ISABELLE BONZOM
ANALOGIES
A SOLO SHOW BY ISABELLE BONZOM
AT THE MUSEUM OF THE ISLAND OF NOIRMOUTIER, WESTERN FRANCE
In the summer of 1996, the Musée des Traditions de l'Ile de Noirmoutier (Museum of Popular Arts and Traditions of the Island of Noirmoutier) gave carte blanche to artist Isabelle Bonzom for her creation of an exhibit weaving a dialogue with museum collections. An on-site specific solo show, "Analogies" was built on associations of ideas and images, on comparison and confrontation as it considered the museum collections and galleries, as well as the interior garden and the surroundings of the museum.
Isabelle Bonzom conceived and created a pictorial itinerary related to the themes and artifacts presented in the museum: the sea, the trades and customs of the islanders. The exhibition, like a treasure hunt, led visitors on a pathway that started in the neighboring streets and entered the museum before continuing into the courtyard garden. In a dialogue with their context, one hundred paintings by Isabelle Bonzom were displayed in the museum and blended with collections while the artist created a dozen mural paintings in the adjacent streets.
She painted shellfishes on various walls in the streets as allusions to the island’s environment and to real shellfish presented in the museum’s collections. In “The Cycle of the Moon,” she painted on local roof tiles a work of art that was displayed in the museum room dedicated to navigation, as a nod to the celestial body’s influence on tides.
To the right: a gallery in the Museum of Popular Arts and Traditions of the Island of Noirmoutier where “Gimlet” painted by Isabelle Bonzom was presented. This painting was inserted on a real carpenter’s workbench that belonged to the collections. Likewise, dozens of Isabelle Bonzom’s other paintings were integrated into the collections throughout the eight rooms of the museum.

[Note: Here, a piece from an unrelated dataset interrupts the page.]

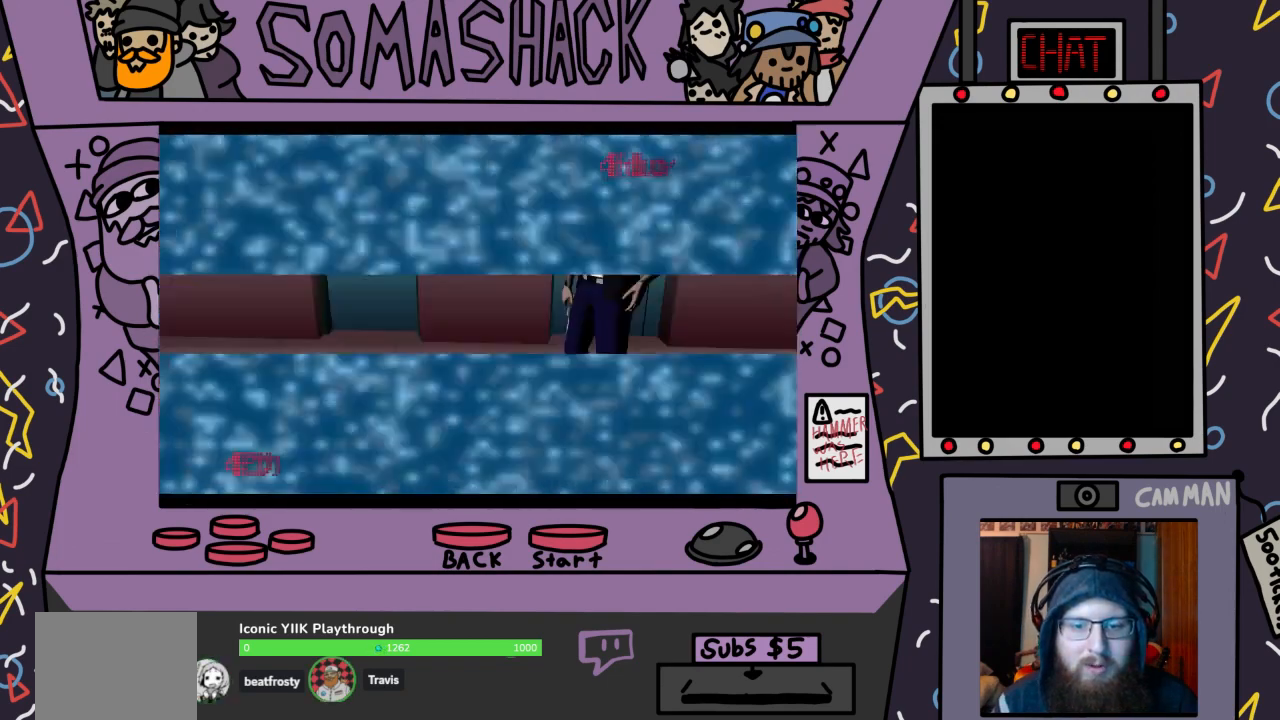
{"buttons": [], "left_stick": "center", "right_stick": "center", "events": []}
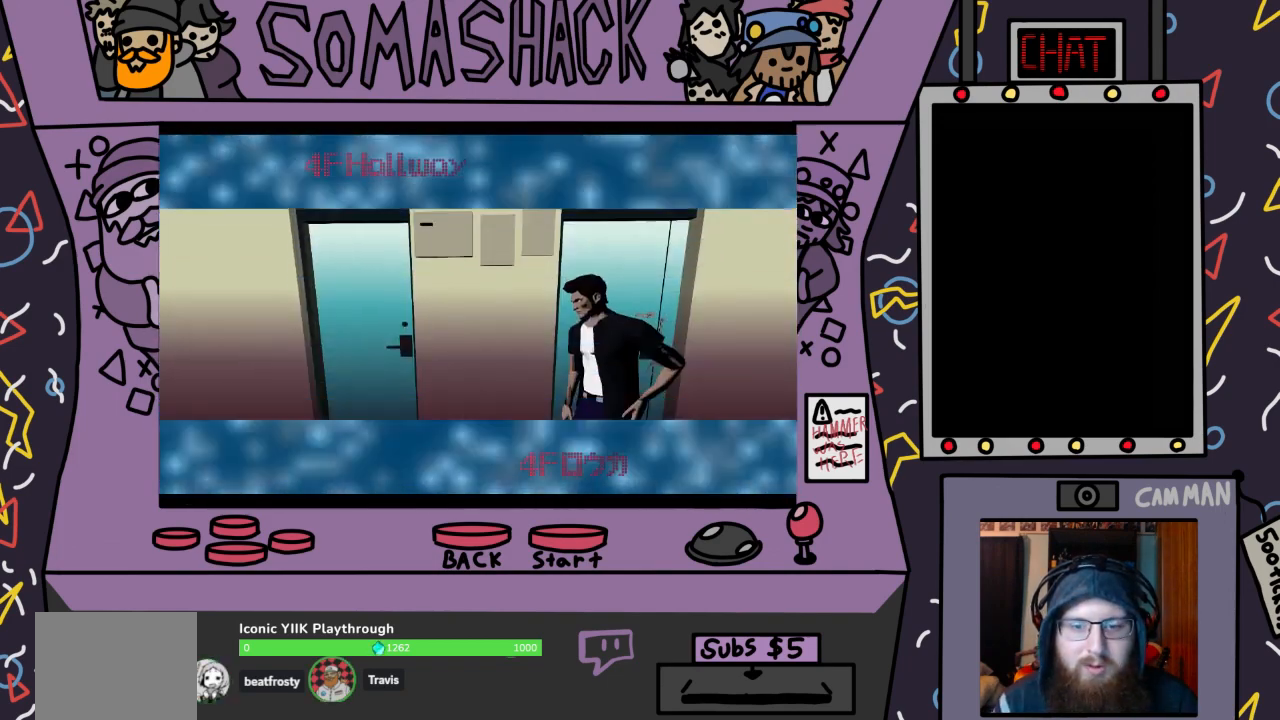
{"buttons": [], "left_stick": "center", "right_stick": "center", "events": []}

Please read “Loving Liaisons” an essay written by archeologist Claude Baudez about Isabelle Bonzom’s series of roof tiles.
Isabelle Bonzom’s exhibition at the Museum of Popular Arts and Traditions of Noirmoutier proposed that visitors engage in an interactive reflection about reality and art, in a game of mimicry, hide-and-seek and discovery dealing with what is real and what is painted.
French curator and art historian Vincent Cristofoli, director of the museums of the island of Noirmoutier, gave carte blanche to Isabelle Bonzom for Analogies. In the text below written in 2015, Vincent Cristofoli reflects upon her on-site exhibition:
It is with delicacy that Isabelle Bonzom explored the museum galleries.
"Having observed every piece exhibited or put in storage, she proposed a new inventory of our collections. She drew and painted with oil or watercolor household items, working tools, moons and landscapes. Going beyond a mere descriptive account, she created, and works of art were born. Substituting itself to the museum objects, her work deploys itself in an itinerary through eight galleries with pronounced themes. Fishes and meats meet knives, scissors and rattles to find a logical and poetic place.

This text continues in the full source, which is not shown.